My hon. Friend makes good points and my right hon. Friend the Energy Minister will consider them. We must clear the bottleneck quickly, but there are legal complexities. It is not just a matter of visiting a GP as though one were making a normal visit for a health check; it often requires a second visit. All our attention is centred on clearing the bottleneck and we will take up my hon. Friend's suggestion. We will keep in touch with him and all other Members of Parliament concerned with the developments.

Photo of Mr Richard Allan Mr Richard Allan Shadow Spokesperson (Business, Innovation and Skills), Shadow Spokesperson (Education and Employment)

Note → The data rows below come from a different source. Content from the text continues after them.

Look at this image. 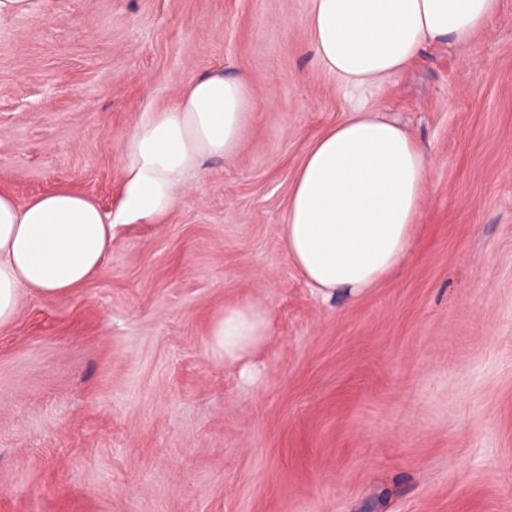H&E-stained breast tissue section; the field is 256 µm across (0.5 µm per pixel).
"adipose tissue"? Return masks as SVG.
<instances>
[{
  "mask_svg": "<svg viewBox=\"0 0 512 512\" xmlns=\"http://www.w3.org/2000/svg\"><path fill=\"white\" fill-rule=\"evenodd\" d=\"M501 0H309L308 32L322 69L345 91L383 86L430 44L470 43ZM256 104L252 79L216 70L189 79L176 102L141 112L122 139L121 213L157 219L208 158L237 153ZM431 159L401 126L358 103L311 145L292 181L283 240L310 288L358 294L405 259L429 191ZM112 216L91 198L58 189L18 203L0 193V328L24 296L81 287L112 249ZM267 306L225 307L208 338L212 358L249 376L266 342Z\"/></svg>",
  "mask_w": 512,
  "mask_h": 512,
  "instance_id": "1",
  "label": "adipose tissue"
}]
</instances>
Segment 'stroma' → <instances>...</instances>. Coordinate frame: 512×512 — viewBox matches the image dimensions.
<instances>
[{"instance_id":"35a3bbf8","label":"stroma","mask_w":512,"mask_h":512,"mask_svg":"<svg viewBox=\"0 0 512 512\" xmlns=\"http://www.w3.org/2000/svg\"><path fill=\"white\" fill-rule=\"evenodd\" d=\"M308 0H34L0 17V190L116 211L140 112L217 69L253 78L237 154L115 230L61 297L0 329V512H512V0L366 104L433 161L409 255L323 299L281 226L350 100ZM273 312L255 381L208 352L225 306Z\"/></svg>"}]
</instances>
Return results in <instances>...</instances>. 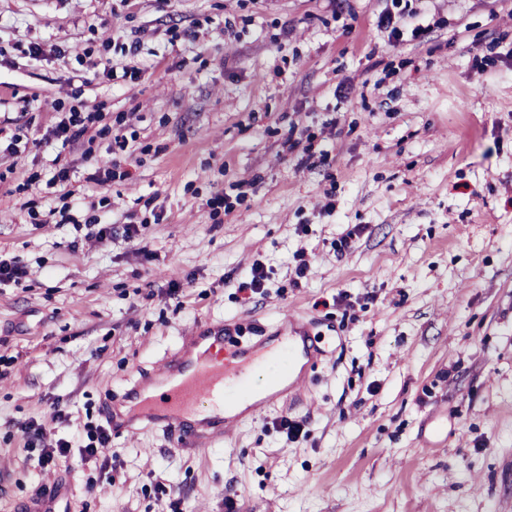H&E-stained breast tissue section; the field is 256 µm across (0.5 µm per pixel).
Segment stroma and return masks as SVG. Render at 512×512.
Segmentation results:
<instances>
[{
  "label": "stroma",
  "mask_w": 512,
  "mask_h": 512,
  "mask_svg": "<svg viewBox=\"0 0 512 512\" xmlns=\"http://www.w3.org/2000/svg\"><path fill=\"white\" fill-rule=\"evenodd\" d=\"M0 261V512H512V0H0ZM291 311L318 364L207 454L25 447ZM19 428L26 439L27 445L39 442L42 445V466L50 469L59 457H66L71 453L72 445L64 439H56L45 423L28 421L19 424Z\"/></svg>",
  "instance_id": "1"
}]
</instances>
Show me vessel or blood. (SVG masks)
<instances>
[{
	"instance_id": "b4317fda",
	"label": "vessel or blood",
	"mask_w": 512,
	"mask_h": 512,
	"mask_svg": "<svg viewBox=\"0 0 512 512\" xmlns=\"http://www.w3.org/2000/svg\"><path fill=\"white\" fill-rule=\"evenodd\" d=\"M276 330L282 335L281 353L310 362L320 355V346L298 315H285ZM227 333L221 323L193 332L160 368L139 371L129 393L134 400L129 417L107 420L112 433L158 429L171 435L176 447L198 451L226 438L243 417L225 407L250 396L249 372L259 360L251 344L235 345L227 354L217 352ZM155 382L161 383L162 393L146 394V387Z\"/></svg>"
}]
</instances>
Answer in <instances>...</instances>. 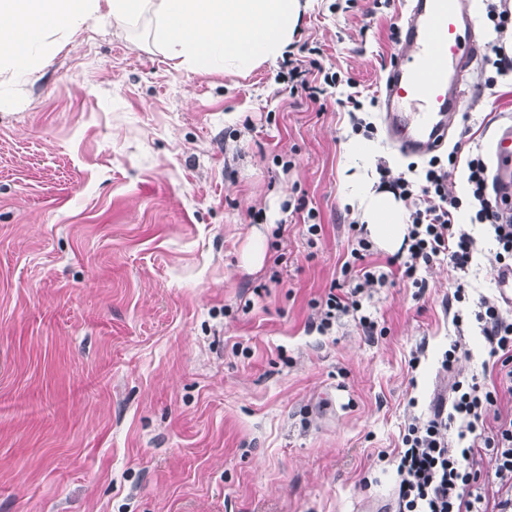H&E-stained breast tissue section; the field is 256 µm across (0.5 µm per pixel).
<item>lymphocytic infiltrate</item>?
<instances>
[{
    "mask_svg": "<svg viewBox=\"0 0 512 512\" xmlns=\"http://www.w3.org/2000/svg\"><path fill=\"white\" fill-rule=\"evenodd\" d=\"M487 17L493 22L498 42L488 47L487 59L494 70L485 80L496 86L498 77L512 73V54L506 52L503 37L512 36V0H487ZM317 48L300 44L286 51L282 66L287 70L290 92H304L318 101L324 86L337 84L336 73L317 60ZM456 154L432 157L422 180L390 177L385 164H378L380 188L411 203L403 245L405 261L388 257L385 263L373 262L374 246L365 234H357L352 259L341 272L350 286L331 285L317 305V331L328 334L340 317L359 314L366 332H373L375 321L361 315L363 296L373 288L410 282L425 288L418 278L421 267L433 261L447 262L451 271L467 269L477 251V242L455 216L462 206L474 211L477 223L488 225L497 248L493 266L512 265V208L490 186V171L481 153L467 157V197L448 187V168L456 164ZM485 340L490 358L481 374L455 379L449 403L437 404L432 416L407 423L401 434L396 456L398 483L397 512H512V414L502 415L501 396L512 395V316L500 300H479L473 312ZM456 429V443H449V429ZM494 468L495 491L486 494L478 484L483 459Z\"/></svg>",
    "mask_w": 512,
    "mask_h": 512,
    "instance_id": "1",
    "label": "lymphocytic infiltrate"
}]
</instances>
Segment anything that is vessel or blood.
Masks as SVG:
<instances>
[{"mask_svg":"<svg viewBox=\"0 0 512 512\" xmlns=\"http://www.w3.org/2000/svg\"><path fill=\"white\" fill-rule=\"evenodd\" d=\"M399 43L382 80L388 138L406 156L438 151L457 116L464 79L481 55L465 0H404ZM500 195L512 201V124L493 143Z\"/></svg>","mask_w":512,"mask_h":512,"instance_id":"b4317fda","label":"vessel or blood"}]
</instances>
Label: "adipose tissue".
Returning a JSON list of instances; mask_svg holds the SVG:
<instances>
[{"instance_id":"obj_1","label":"adipose tissue","mask_w":512,"mask_h":512,"mask_svg":"<svg viewBox=\"0 0 512 512\" xmlns=\"http://www.w3.org/2000/svg\"><path fill=\"white\" fill-rule=\"evenodd\" d=\"M113 26L146 28L152 46L194 73H246L282 56L297 28L299 0H0V73H34L58 47L52 33L71 35L101 17ZM371 235L397 248L404 211L365 175L349 177Z\"/></svg>"}]
</instances>
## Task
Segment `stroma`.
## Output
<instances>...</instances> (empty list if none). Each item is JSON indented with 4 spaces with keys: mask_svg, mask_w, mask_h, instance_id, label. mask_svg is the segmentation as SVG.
Wrapping results in <instances>:
<instances>
[{
    "mask_svg": "<svg viewBox=\"0 0 512 512\" xmlns=\"http://www.w3.org/2000/svg\"><path fill=\"white\" fill-rule=\"evenodd\" d=\"M402 9L301 0L295 41L343 79L316 103L284 91L278 62L193 73L107 22L0 82V512L394 504L404 423L452 380L455 275L437 260L424 291L375 289L374 335L350 315L325 336L310 324L361 217L348 81L377 127L370 164L422 176L373 104ZM484 79L476 67L448 142L489 159L512 74ZM471 232L475 303L498 291L495 242Z\"/></svg>",
    "mask_w": 512,
    "mask_h": 512,
    "instance_id": "stroma-1",
    "label": "stroma"
}]
</instances>
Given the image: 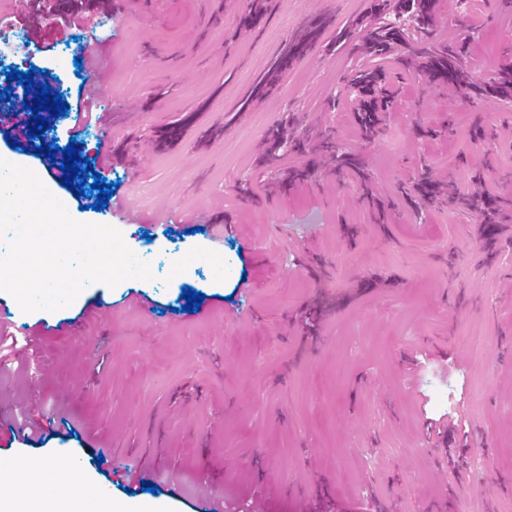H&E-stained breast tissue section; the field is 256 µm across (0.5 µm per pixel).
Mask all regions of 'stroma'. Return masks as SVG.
Segmentation results:
<instances>
[{"label": "stroma", "instance_id": "1", "mask_svg": "<svg viewBox=\"0 0 512 512\" xmlns=\"http://www.w3.org/2000/svg\"><path fill=\"white\" fill-rule=\"evenodd\" d=\"M473 2L437 0L429 38L474 29L469 63L483 79L512 62V0H481L477 17ZM268 3L247 31L237 26L247 0H115L92 32L69 27L52 46L38 16L16 24L12 63L69 109L17 149L0 128V158L32 169L77 221L110 223L120 203L151 215L118 229L129 244L150 236L154 278L90 284L55 312H23L0 291L35 350L0 385V461L70 467L99 494L155 512L214 501L222 512H512V220L488 261L476 215L402 195L424 167L459 194H512V103L463 101L391 55L382 65L396 102L364 141L345 91L358 62L336 36L371 0ZM323 15L318 50L248 101L285 42ZM91 46L105 140L73 111L93 84L74 60ZM293 116L360 157L388 204V233L352 173L333 176L331 157L277 191L296 157L256 158L265 132ZM477 121L493 130L489 144L471 140ZM177 125L182 139L156 149V133ZM72 140L88 159L108 146L107 207L92 210L95 195L65 188L35 154ZM244 180L258 204L236 192ZM193 211L202 231L186 219ZM186 289L202 293L198 312L184 311ZM21 407L44 439L13 438ZM444 415L467 441L427 432L425 419Z\"/></svg>", "mask_w": 512, "mask_h": 512}]
</instances>
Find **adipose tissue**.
I'll return each instance as SVG.
<instances>
[{"mask_svg":"<svg viewBox=\"0 0 512 512\" xmlns=\"http://www.w3.org/2000/svg\"><path fill=\"white\" fill-rule=\"evenodd\" d=\"M25 481L0 491V512H126L123 505L99 494L70 490L46 462L23 465Z\"/></svg>","mask_w":512,"mask_h":512,"instance_id":"adipose-tissue-1","label":"adipose tissue"}]
</instances>
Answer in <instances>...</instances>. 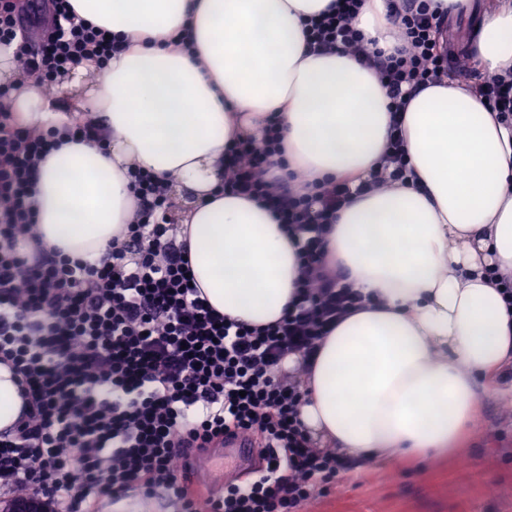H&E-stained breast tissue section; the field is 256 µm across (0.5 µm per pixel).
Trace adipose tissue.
I'll return each instance as SVG.
<instances>
[{
	"label": "adipose tissue",
	"instance_id": "ef3b65f1",
	"mask_svg": "<svg viewBox=\"0 0 512 512\" xmlns=\"http://www.w3.org/2000/svg\"><path fill=\"white\" fill-rule=\"evenodd\" d=\"M130 47L106 66L83 62L48 96L14 75L0 84L17 121L42 131L97 118L95 140L71 137L39 167L32 205L46 247L98 259L126 225L139 168L190 189L178 233L194 279L231 319L282 318L300 274L299 244L270 208L224 192V155L276 117L281 160L299 188L327 180L354 193L327 235L328 259L365 298L325 337L304 378L300 418L319 445L394 461L456 450L475 398L512 366V130L476 92L444 80L404 112L412 183L360 191L389 174V99L352 56L314 53L303 21L330 0H70ZM358 26L377 48L397 43L385 0H364ZM190 29L192 48L174 43ZM466 51L487 75L512 69V0L472 31Z\"/></svg>",
	"mask_w": 512,
	"mask_h": 512
}]
</instances>
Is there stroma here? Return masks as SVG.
I'll use <instances>...</instances> for the list:
<instances>
[{
    "instance_id": "stroma-1",
    "label": "stroma",
    "mask_w": 512,
    "mask_h": 512,
    "mask_svg": "<svg viewBox=\"0 0 512 512\" xmlns=\"http://www.w3.org/2000/svg\"><path fill=\"white\" fill-rule=\"evenodd\" d=\"M477 406L479 422L457 451L429 460L357 461L302 512H512V386L482 392ZM259 465L255 458L237 466L216 447L200 454L189 478L207 489L210 469L232 466L241 483Z\"/></svg>"
}]
</instances>
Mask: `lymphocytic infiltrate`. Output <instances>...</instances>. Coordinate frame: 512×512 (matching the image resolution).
<instances>
[{"label":"lymphocytic infiltrate","instance_id":"lymphocytic-infiltrate-1","mask_svg":"<svg viewBox=\"0 0 512 512\" xmlns=\"http://www.w3.org/2000/svg\"><path fill=\"white\" fill-rule=\"evenodd\" d=\"M53 27L30 48L18 0H0V46L13 48L26 76L50 89L95 57L122 53L124 40L78 17L69 0H46ZM362 0H336L308 19L317 51L349 52L373 70L392 108L389 176L407 171L402 115L409 101L442 79L467 75L443 34L434 0H388L397 29L392 51L367 50L357 26ZM482 102L512 128V73L485 76ZM56 143L0 113V364L23 400L20 417L0 430V496L40 492L53 512H93L102 500L136 491L166 494L174 512H299L354 461L316 448L299 419L298 382L323 339L363 298L326 262L325 238L351 192L338 182L303 193L272 171L276 125L262 140L230 150L224 186L269 203L301 233L296 300L277 323L254 327L212 308L193 285L186 243L161 220L173 202L151 173L130 171L136 208L122 238L95 261L46 250L30 198L38 167ZM300 357L294 374L283 364ZM247 434L260 473L227 485L206 504L186 485L182 461Z\"/></svg>","mask_w":512,"mask_h":512}]
</instances>
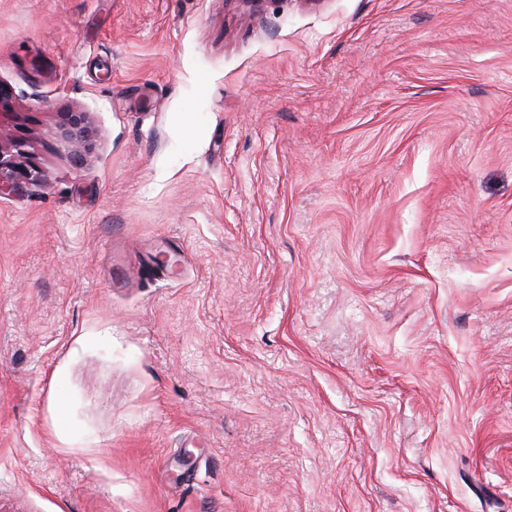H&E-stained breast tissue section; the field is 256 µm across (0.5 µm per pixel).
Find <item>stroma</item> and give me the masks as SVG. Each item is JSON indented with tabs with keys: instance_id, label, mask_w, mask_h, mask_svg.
Returning <instances> with one entry per match:
<instances>
[{
	"instance_id": "stroma-1",
	"label": "stroma",
	"mask_w": 512,
	"mask_h": 512,
	"mask_svg": "<svg viewBox=\"0 0 512 512\" xmlns=\"http://www.w3.org/2000/svg\"><path fill=\"white\" fill-rule=\"evenodd\" d=\"M0 83V512H512V0H0Z\"/></svg>"
}]
</instances>
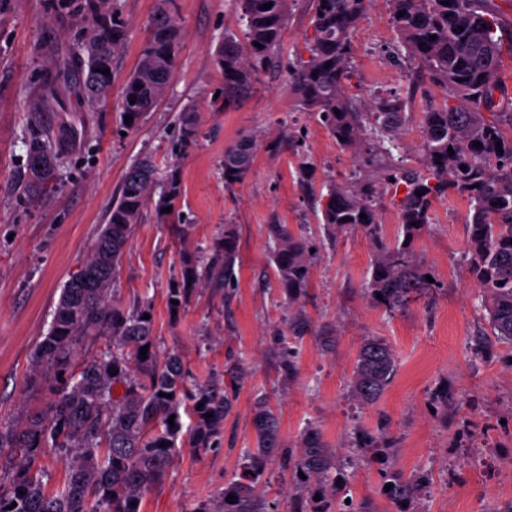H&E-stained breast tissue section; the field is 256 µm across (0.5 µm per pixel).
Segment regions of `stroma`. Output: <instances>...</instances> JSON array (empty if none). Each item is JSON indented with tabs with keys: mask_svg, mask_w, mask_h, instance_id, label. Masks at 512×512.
Returning a JSON list of instances; mask_svg holds the SVG:
<instances>
[{
	"mask_svg": "<svg viewBox=\"0 0 512 512\" xmlns=\"http://www.w3.org/2000/svg\"><path fill=\"white\" fill-rule=\"evenodd\" d=\"M158 0H117L129 37L116 58L110 107L91 112L77 88L58 106L31 114V102L56 92L55 75L82 57L83 25L52 0H0V423L44 405L49 392L31 385L28 366L47 333L65 282L79 270L120 192L126 169L153 156L182 179L178 216L136 225L113 285L125 307L152 306L157 348L184 358L192 381L226 382L228 361L243 379L224 419L221 445L179 446L143 512H196L217 507L225 482L238 479L252 446L257 397L267 396L287 452L269 458L261 479L285 512H512V342L493 336L481 292L468 274L470 202L450 190L435 197L432 220L414 239L416 262L436 286L390 311L367 285L375 248L363 231L327 232L318 198L330 182L353 185L367 170L339 145L317 114L300 107L288 71L314 37L315 0H290L282 44L245 98L225 104L214 58L225 37L246 31L230 0H174L182 39L169 89L141 126L124 130L121 91L150 34ZM398 35L387 0H369L352 35L348 92L359 111L376 96L411 94L401 133L406 169L425 174L421 126L443 91L416 81L398 59ZM198 115L194 144L180 141L176 118ZM72 130L54 147L52 185L39 200L25 193L29 142L42 131ZM255 142L239 183L224 182V150ZM308 177H301V163ZM189 236L179 241L178 228ZM232 225L241 261L223 288L196 285L189 304L170 312L167 290L179 279L183 251L208 250ZM286 225L315 248L309 285L284 300L267 248V227ZM296 327V372L282 378L279 336ZM331 335L333 348L320 338ZM384 340L396 362L393 379L373 404L354 394L362 342ZM316 427L334 456L336 485L313 497L296 476L301 436ZM408 482L406 501L386 487Z\"/></svg>",
	"mask_w": 512,
	"mask_h": 512,
	"instance_id": "obj_1",
	"label": "stroma"
}]
</instances>
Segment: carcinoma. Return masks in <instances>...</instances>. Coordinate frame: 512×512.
<instances>
[{"instance_id":"carcinoma-1","label":"carcinoma","mask_w":512,"mask_h":512,"mask_svg":"<svg viewBox=\"0 0 512 512\" xmlns=\"http://www.w3.org/2000/svg\"><path fill=\"white\" fill-rule=\"evenodd\" d=\"M400 47L417 63L421 77L444 91L442 102L425 112L421 146L428 175L409 172L394 163L395 135L408 100L389 94L362 114L346 91L353 54L352 34L368 0H316L315 36L309 56L288 72V82L301 105L316 113L333 138L358 147L370 128L376 150L362 157L383 176L368 175L358 186L332 184L321 196L326 229L358 228L371 237L377 254L369 288L388 310L404 307L411 294L432 286L414 260L415 236L431 221L434 197L452 188L472 204L468 220L469 274L485 294V308L494 335L512 341V98L504 77L503 57L512 58V39L504 40L500 6L495 0H387ZM271 4L267 10L265 4ZM246 21V40L224 39L216 65L224 78V100L249 94L270 54L280 45L288 23V0H232ZM74 6L87 21V61L78 82L91 111L107 110L114 62L127 39V26L113 0H57ZM403 16H398V13ZM180 26L173 0H161L150 23V38L140 61L122 90L120 116H130L127 129L139 126L164 97L178 61ZM261 47H256V44ZM135 103H130V100ZM181 142L193 143L197 114L187 109L178 117ZM481 146H475V143ZM454 153H449L448 149ZM254 144L242 138L224 151V182L235 184L248 174ZM466 170H461V166ZM26 192L40 197L48 189L54 162L39 140L29 144ZM435 183H429V180ZM403 190L400 224L403 239L386 243L380 236L376 199ZM423 195H418V192ZM156 219L165 222L182 195L175 169L162 170L146 155L126 171L77 275L63 285L50 328L34 351L29 381L42 385L52 399L44 407L0 426V455L8 452L9 468H0V512H141L147 492L163 480L185 434L199 450L218 446L240 369L228 368V384H191L177 352L159 354L153 336L149 301L130 309L118 305L112 284L136 224L153 194ZM365 217H360V214ZM273 243L271 262L278 287L294 303L310 279L313 245L284 224L268 225ZM239 259L235 233L208 252L182 255L181 281L170 286V310L190 301L200 280L231 281ZM178 304H172V301ZM149 346L141 355L143 346ZM395 358L386 342L366 340L354 367L355 391L365 404L374 403L390 384ZM193 427L182 432V415ZM175 426H170V416ZM255 448L247 456L239 481L224 485L216 512H281L280 502L258 489L268 459L286 447L279 421L267 399H257L253 417ZM49 454L65 460L67 477L48 488L37 463ZM332 468L320 433L304 432L297 471L309 477ZM16 507L9 508V505Z\"/></svg>"}]
</instances>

The Minister has referred to the issue of recruiting doctors who can perform the assessments required for the compensation claims. How would he respond to the case of a constituent of mine who is experienced in this area but is expressly banned from working on the scheme because she once worked for an agency which had some relationship with the Benefits Agency medical services? She was told that within the contractual arrangements from the DTI, any doctor who had ever worked for BAMS was prevented from working on the compensation processes now. Will the Minister consider looking again at this matter, given that many doctors who have expertise in compensation claims may have had some incidental relationship with the Benefits Agency in the past?

Photo of Alan Johnson Alan Johnson Parliamentary Under-Secretary (Department of Trade and Industry)

The hon. Member raises a matter of which I am unaware and about which I suggest he writes to me. Something about it sounds wrong to me, and we need to look at it. The handling agreement was reached in early 1998, but I am sure that there is enough flexibility to deal with the sort of points that he has raised.

Photo of Michael Clapham Michael Clapham Labour, Barnsley West and Penistone

Will my hon. Friend confirm that the judge monitoring progress in this matter has recently expressed the view that ex gratia payments would not be the way to deal fairly with compensation? He said that they would overcompensate some, and undercompensate others. Will my hon. Friend also take this opportunity to condemn Plaid Cymru, which has distributed literature in south Wales calling for ex gratia payments? The party has misled miners' families into believing that ex gratia payments represent a simple solution to the problem.

Photo of Alan Johnson Alan Johnson Parliamentary Under-Secretary (Department of Trade and Industry)

My hon. Friend raises an important point. Mr. Justice Turner did indeed make those comments about ex gratia payments, and it is important to remember that there is a big difference between such payments and compensation payments. If we went down the route of ex gratia payments, we would not be benefiting the people whom we are seeking to assist.